The more English i learned, the more i felt like my knowledge of the language that i was born with has faded. The obsesion of my parents and family members of wanting me to learn the English language took me of the chances to properly write and speak Spanish.Since I was put in an English class as soon as I began my education, the only way of learning Spanish was by picking up random slang or words from my household. Even though i spoke Spanish fluently, I never learned how to write it. I struggle to even text my family members, who only speak Spanish. This led me to be very insecure about the way I spoke my native language. What made it worse was being made fun of, by the exact people who didn’t teach me the language. When I would say a word incorrectly I heard giggles and chattering amongst my own family.These actions drove me to soon stopped wanting to go to family gatherings that didn’t include English-speaking relatives like cousins and friends.
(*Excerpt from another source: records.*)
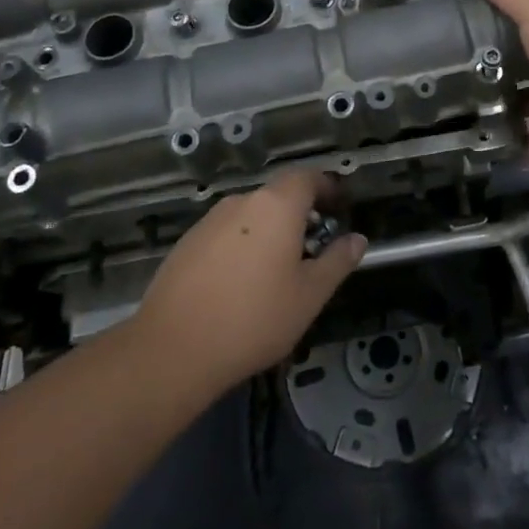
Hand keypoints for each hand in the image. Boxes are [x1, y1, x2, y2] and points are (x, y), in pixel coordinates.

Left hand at [133, 170, 365, 394]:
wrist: (171, 350)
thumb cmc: (253, 319)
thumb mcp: (309, 296)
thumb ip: (337, 262)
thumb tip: (357, 239)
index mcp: (276, 206)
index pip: (307, 177)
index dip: (327, 188)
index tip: (340, 208)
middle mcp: (242, 202)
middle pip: (278, 195)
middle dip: (300, 214)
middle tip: (313, 247)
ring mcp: (209, 221)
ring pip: (251, 216)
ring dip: (270, 232)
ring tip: (277, 272)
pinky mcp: (186, 243)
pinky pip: (226, 234)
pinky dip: (242, 246)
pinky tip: (240, 284)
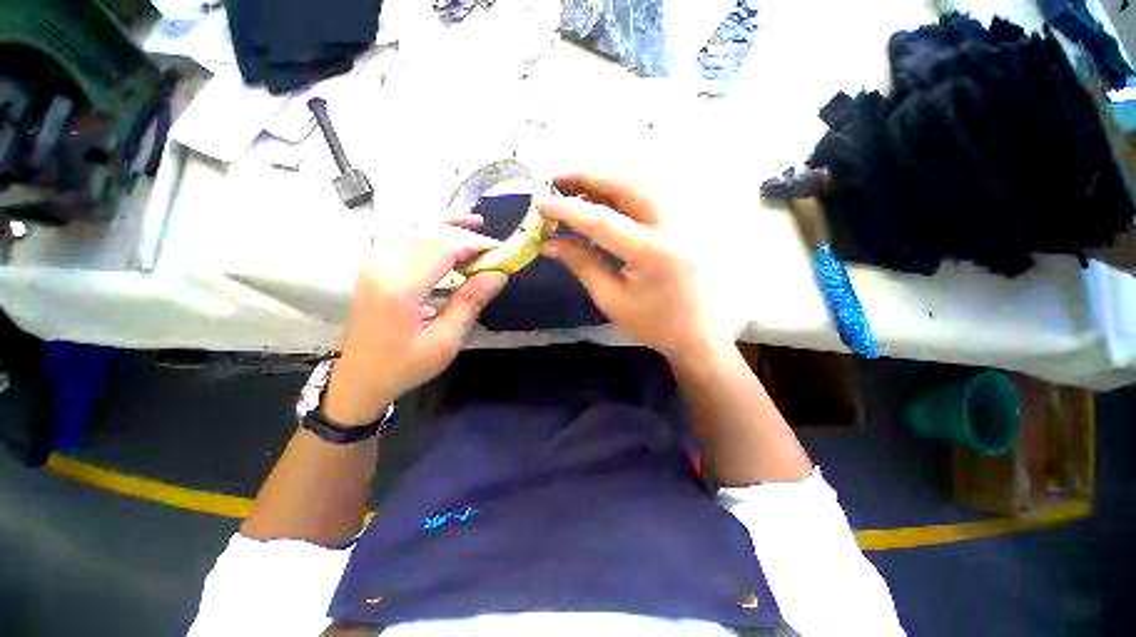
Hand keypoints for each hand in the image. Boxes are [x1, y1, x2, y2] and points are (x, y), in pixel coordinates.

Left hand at [324, 217, 507, 424]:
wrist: (360, 377)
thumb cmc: (404, 364)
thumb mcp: (445, 341)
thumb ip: (470, 302)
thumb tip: (499, 275)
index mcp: (400, 285)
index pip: (444, 245)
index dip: (475, 244)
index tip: (500, 253)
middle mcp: (383, 263)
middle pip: (431, 231)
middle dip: (466, 235)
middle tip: (493, 249)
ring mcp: (373, 259)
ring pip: (415, 225)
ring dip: (447, 224)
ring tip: (475, 226)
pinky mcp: (373, 263)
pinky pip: (401, 232)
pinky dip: (427, 228)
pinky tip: (443, 231)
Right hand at [537, 173, 727, 362]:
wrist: (695, 333)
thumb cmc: (652, 323)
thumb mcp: (611, 298)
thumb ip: (581, 264)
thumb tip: (548, 242)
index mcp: (651, 252)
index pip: (601, 220)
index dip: (567, 209)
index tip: (539, 203)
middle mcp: (671, 226)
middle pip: (627, 185)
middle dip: (589, 177)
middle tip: (557, 180)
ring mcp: (682, 220)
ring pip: (641, 183)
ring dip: (605, 179)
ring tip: (574, 186)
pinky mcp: (683, 222)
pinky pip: (650, 194)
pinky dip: (622, 190)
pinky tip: (603, 197)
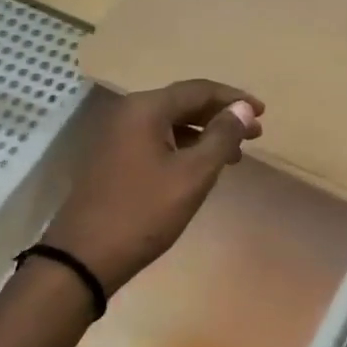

I found it unfair that they think my Spanish is funny, making me feel like an outsider when in reality they became outsiders when they stepped foot into an English-speaking country and decided to not even try to learn the language. 

Dont get me wrong there are huge benefits to learning the English language,I just call it a curse because of the way learning the Language affected my life and my connection to family..it is selfish of me to call it a curse because I am able to help others with what I have. On the other hand I feel like my accomplishment of learning the language wasn’t recognized by the same people who forced me to learn it. They ignored my cries for help and neglected the proudest moments that I had as a child.To add on i grew to feeling like a outsider in my own home because English soon began my main language. Now as I get older I have learned to not need praise from others and be proud of my own work. To give myself gifts and prizes after completing an assignment that I felt was almost impossible to complete.I communicated to those same people who took advantage of me, that i had to first help myself to then be able to help others. Learning English was a curse at first but when I look back at all I’ve done, I could see that there are more happy moments than bad moments in life.